While leaving full year guidance intact (or even with some upside) of 3.45-3.75 per share, they're guiding Q3 to 60cents, well below the street estimate at 84cents. That means they're making pretty optimistic assumptions about a robust recovery in the quarter ending May, if they're to hit that earnings number.
Investors aren't buying it, and that's why the shares are off. With shares up 136% off their March lows, some selling is certainly in order. Even with today's stock drop, the shares still trade at a none-too cheap 18times earnings, and Free Cash Flow Yield (FCFY%) is 4% on this year's estimate and 5% on 2011 estimates. Not a bargain.

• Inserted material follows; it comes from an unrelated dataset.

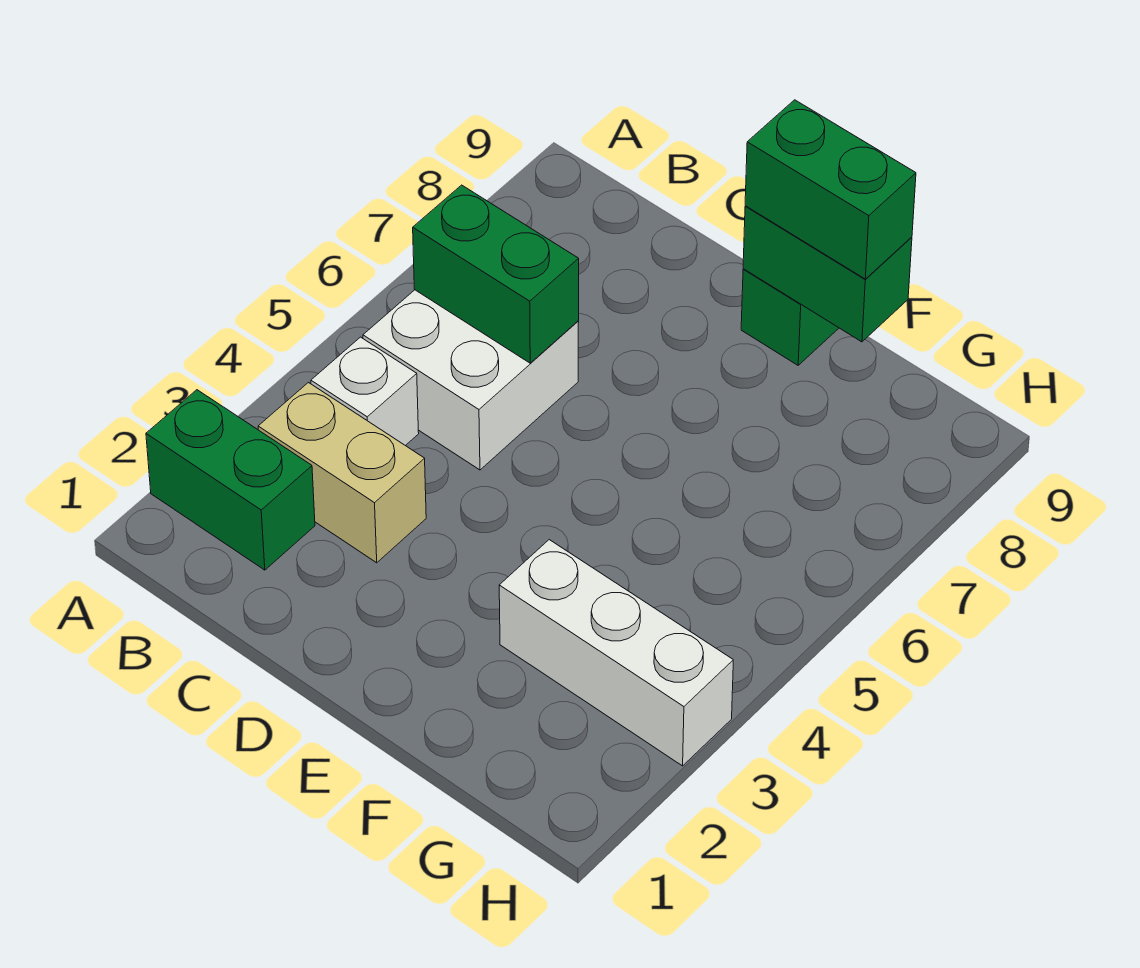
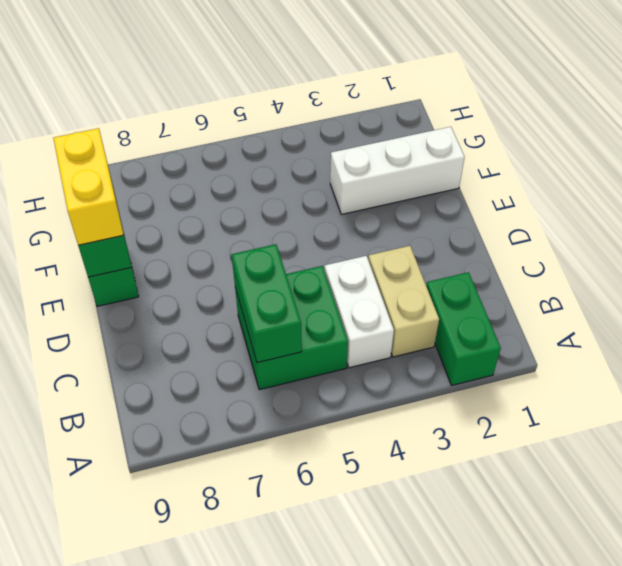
white 1x1 brick [311,337,419,446] -> white 1x2 brick [325,256,394,368]
white 2x2 brick [363,290,579,470] -> green 2x2 brick [235,266,348,390]
green 1x2 brick [745,100,916,279] -> yellow 1x2 brick [53,128,124,246]
white 1x3 brick [499,540,733,766] -> white 1x3 brick turned to [330,127,465,214]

If there's something positive to take away from the FedEx earnings report, it's that volume data appears to be improving. The lower than expected earnings is not coming from a further reduction in demand, but rather higher maintenance spending and salary increases.
From the release:
“Our balance sheet is strong, volumes are growing, and we are encouraged by our performance as we emerge from the worst economic downturn in FedEx history,” said Alan B. Graf Jr., FedEx Corp. executive vice president and chief financial officer. “While there is some uncertainty regarding the sustainability of current demand trends after our peak shipping season, we expect our strong operating leverage to provide improved year-over-year profitability in the second half of our fiscal year. Effective cost management remains a priority and should continue to benefit results.”
With an outlook for modestly improving economic conditions and business performance, FedEx will resume merit salary increases for calendar 2010 as well as a 50% resumption of the 401(k) company match for most U.S. employees. These programs were suspended a year ago. In addition, second quarter results reflect expenses to accrue for expected payouts under the company’s variable incentive compensation programs, which are designed to pay base incentives to most hourly, professional and manager-level employees prior to paying any amounts to senior management. These expected costs are included in the company’s earnings guidance."